UK Daddy Blogger John Adams says he’s celebrating International Men’s Day this year, something he wouldn’t have dreamed of doing before he experienced fatherhood.
International Men’s Day is upon us and I shall be celebrating it and encouraging both men and women to do the same. I haven’t always held this view. Until about three years ago, when I became the main person caring for my children, I’d have laughed at such an occasion. I’d have told you it’s a man’s world and we don’t need this kind of interference, thank you very much.
Since then, experience has shown me that us men are second class citizens when it comes to being parents. If International Men’s Day can shine a light on this issue and change the perceptions of fathers then I will be very happy indeed.
So how can it be that us fathers are disadvantaged in the twenty first century? It’s true, there is no Israeli-style ‘peace wall’ coming between my children and I. In the nation where I live, the United Kingdom, men and women alike are protected by a raft of equality laws that stop men in my position from blatant discrimination.
Sadly, however, this message has not been universally received. I can tell you that I face lazy, latent and often unintended sexist words, media messages and actions every day and most of it revolves around outdated language used to describe parenting. Allow me to give you a few examples.
When was the last time you saw a cleaning product with a strap-line clearly stating it was for women to use? Can’t think of one? I suspect you’d probably have to go back decades. You just wouldn’t see products marketed that way anymore and yet you could walk into any supermarket and there on the shelves you’ll find a major brand of breakfast cereal sold in packaging instructing children to ask their “mum” to help them pour the milk into the bowl.
You probably think that sounds petty. Unfortunately the examples just keep coming. There’s the baby shampoo and skin care cream with “mum and me” stamped across the packaging, the powdered milk manufacturer that runs a “mother and baby” club, the book publisher that instructs children to “read with mummy” and so on.
I could continue but you get my point. These products, which I always try to boycott, are marketed using very lazy language. Not only does such marketing send a shocking message to our children, it also ignores the fact that men are increasingly taking a more hands-on approach as parents.
I always think there’s a certain irony in this dreadful approach to using this language. In my opinion it’s just as offensive to women as it is as to men. It reinforces the old stereotype that a woman’s place is in the home looking after the children.
Of course this is a much bigger issue than some stupid comment written on a shampoo bottle. Just the other week I took my baby daughter to see a general practitioner. The doctor was a young woman, probably about 30, and to my surprise, more so because of her young age, she accused me of “babysitting” my child.
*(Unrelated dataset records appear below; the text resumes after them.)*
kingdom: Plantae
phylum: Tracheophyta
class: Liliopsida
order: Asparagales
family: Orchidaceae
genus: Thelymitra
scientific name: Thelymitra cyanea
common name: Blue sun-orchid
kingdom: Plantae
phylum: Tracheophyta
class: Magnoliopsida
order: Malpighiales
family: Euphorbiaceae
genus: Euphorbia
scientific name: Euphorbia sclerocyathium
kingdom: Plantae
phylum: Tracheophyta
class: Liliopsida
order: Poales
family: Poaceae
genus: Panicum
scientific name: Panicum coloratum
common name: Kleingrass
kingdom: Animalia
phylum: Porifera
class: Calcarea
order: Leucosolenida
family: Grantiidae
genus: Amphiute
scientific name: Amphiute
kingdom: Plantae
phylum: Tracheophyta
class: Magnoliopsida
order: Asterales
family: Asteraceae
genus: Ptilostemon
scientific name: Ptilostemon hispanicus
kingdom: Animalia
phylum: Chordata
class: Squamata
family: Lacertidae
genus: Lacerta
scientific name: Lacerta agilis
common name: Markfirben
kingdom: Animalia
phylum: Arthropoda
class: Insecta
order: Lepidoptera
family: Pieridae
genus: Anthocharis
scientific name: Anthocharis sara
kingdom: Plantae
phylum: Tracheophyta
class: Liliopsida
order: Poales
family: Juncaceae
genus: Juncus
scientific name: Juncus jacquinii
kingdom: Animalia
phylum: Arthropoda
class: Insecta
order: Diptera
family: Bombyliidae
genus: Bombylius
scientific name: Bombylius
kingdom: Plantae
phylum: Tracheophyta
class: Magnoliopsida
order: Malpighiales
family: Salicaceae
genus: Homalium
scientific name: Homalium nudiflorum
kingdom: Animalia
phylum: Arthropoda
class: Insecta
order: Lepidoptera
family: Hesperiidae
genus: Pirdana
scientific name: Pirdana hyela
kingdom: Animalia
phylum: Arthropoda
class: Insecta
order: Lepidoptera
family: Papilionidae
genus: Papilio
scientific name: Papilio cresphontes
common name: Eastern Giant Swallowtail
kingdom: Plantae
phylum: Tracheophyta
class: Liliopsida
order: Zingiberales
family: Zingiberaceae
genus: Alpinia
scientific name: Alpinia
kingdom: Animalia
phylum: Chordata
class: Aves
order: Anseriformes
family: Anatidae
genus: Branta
This is a phrase that has unfortunately been thrown in my direction a number of times but never by anyone so young.
I can think of another time when I took the same daughter to see a nurse for some inoculations. I can only describe what happened as bizarre. She gave my daughter the required injections before pointedly asking where my wife was and then started to physically look around the room for her! I’m also going to put myself on thin ice and say that women can be guilty of reinforcing the stereotype that childcare is no place for men. One way to demonstrate this is to look at social media usage.
Let me give you an example that’s rather close to home. One of my daughters was attending a pre-school that had a Facebook page. Despite the fact that several men were regular users of this page, messages were almost always sent out to “mums” and “mummies.” My concern when seeing these messages wasn’t for myself but for the male divorcee or widower who must have found these messages very irritating indeed.
Again, this may seem like a very petty example but it demonstrates language and use of language is important. If men are to be encouraged to be better and more involved parents the language used to describe parenting must be more inclusive.
In conclusion, my appeal to you, dear reader, is to think about the language you use when talking about parenting. That coffee morning you’re organising, is it just for mums or are dads also welcome? Put down that story book that says “read with mummy” and find something else that doesn’t reinforce unhealthy stereotypes. That “mother and toddler” group you attend, maybe you should have a quiet word with the owner about that dreadful name.
The most important thing you should do, however, is enjoy International Men’s Day. I’m not going to dodge the fact; there are some dreadful fathers out there. Sadly they tend to dominate the news headlines. Just for one day, let’s celebrate the good men that are out there, because they do exist and they are trying to raise healthy, well-rounded children in a world that often says they aren’t capable.